_Texte proposé_
▼

Les délais se trouvaient ainsi raccourcis pour chacune des catégories d’exception. C’est pourquoi tout le monde, à commencer par nous-mêmes, mais aussi les historiens et les chercheurs, voyait dans ce texte une avancée importante en matière de communicabilité des archives par rapport aux dispositions de la loi du 3 janvier 1979 sur les archives.
Le texte qui nous a finalement été soumis au mois de janvier et que nous examinons aujourd’hui en deuxième lecture s’est toutefois quelque peu éloigné de l’esprit d’ouverture qui avait présidé à sa rédaction.
En effet, le Gouvernement a décidé de créer une nouvelle catégorie d’archives, les archives non communicables. Sont concernés les documents relatifs aux armes de destruction massive, qui ne pourront donc jamais être divulgués.
Étaient également concernés les documents susceptibles de mettre en cause « la sécurité des personnes » ; mais, à la suite de l’adoption d’un amendement du rapporteur de l’Assemblée nationale, ces documents seront accessibles au terme d’un délai de cent ans. Ce n’est pas la panacée, mais cela représente néanmoins un progrès.
Il n’en reste pas moins que certaines archives resteront à jamais incommunicables, ce qui semble pour le moins contestable. En effet, on peut tout d’abord s’étonner, à l’instar de certains historiens, que l’on archive des documents alors qu’on les sait inaccessibles. Dans ces conditions, à quoi bon les conserver ? Ne va-t-on pas à l’exact opposé du principe posé par le projet de loi, selon lequel les archives publiques sont communicables de plein droit ?
Par ailleurs, s’agissant de documents sensibles, tels ceux qui sont relatifs aux armes de destruction massive, il est pour le moins contestable de retirer aux personnes qui en auraient été victimes – je pense notamment aux victimes d’essais nucléaires effectués par la France – le droit, et même l’espoir, d’obtenir un jour des réponses à leurs questions. Cela pose le problème des recherches sur cette question : doit-on interdire aux chercheurs tout travail portant sur les armes de destruction massive ? Cette culture du secret paraît, en l’espèce, bien déplacée : secret-défense ou défense du secret ?

▲

_Consigne_
Recopiez fidèlement le passage du texte sur les archives qui commence aux mots « Les délais se » et s'arrête après « à sa rédaction. ». Le matériel qui suit provient d'une autre source.

_Données fournies_
▼

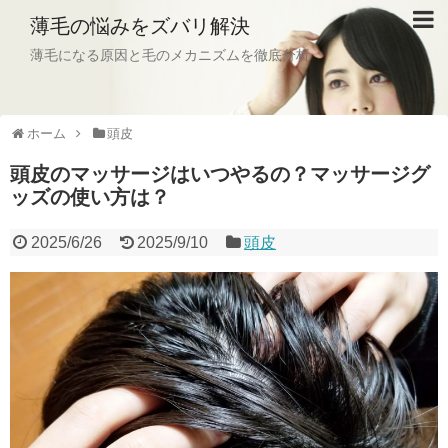
薄毛の悩みをズバリ解決
薄毛になる原因と毛のメカニズムを徹底分析
ホーム
頭皮
頭皮のマッサージはいつやるの？マッサージグ
ッズの使い方は？
2025/6/26
2025/9/10
頭皮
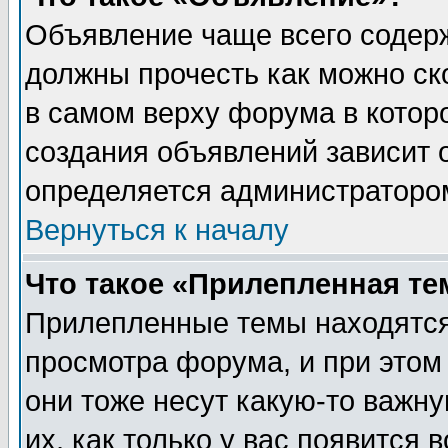
Объявление чаще всего содер
должны прочесть как можно ск
в самом верху форума в котор
создания объявлений зависит о
определяется администраторо
Вернуться к началу
Что такое «Прилепленная те
Прилепленные темы находятся
просмотра форума, и при этом
они тоже несут какую-то важн
их, как только у вас появится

▲

_Corrigé_
Les délais se trouvaient ainsi raccourcis pour chacune des catégories d’exception. C’est pourquoi tout le monde, à commencer par nous-mêmes, mais aussi les historiens et les chercheurs, voyait dans ce texte une avancée importante en matière de communicabilité des archives par rapport aux dispositions de la loi du 3 janvier 1979 sur les archives.
Le texte qui nous a finalement été soumis au mois de janvier et que nous examinons aujourd’hui en deuxième lecture s’est toutefois quelque peu éloigné de l’esprit d’ouverture qui avait présidé à sa rédaction.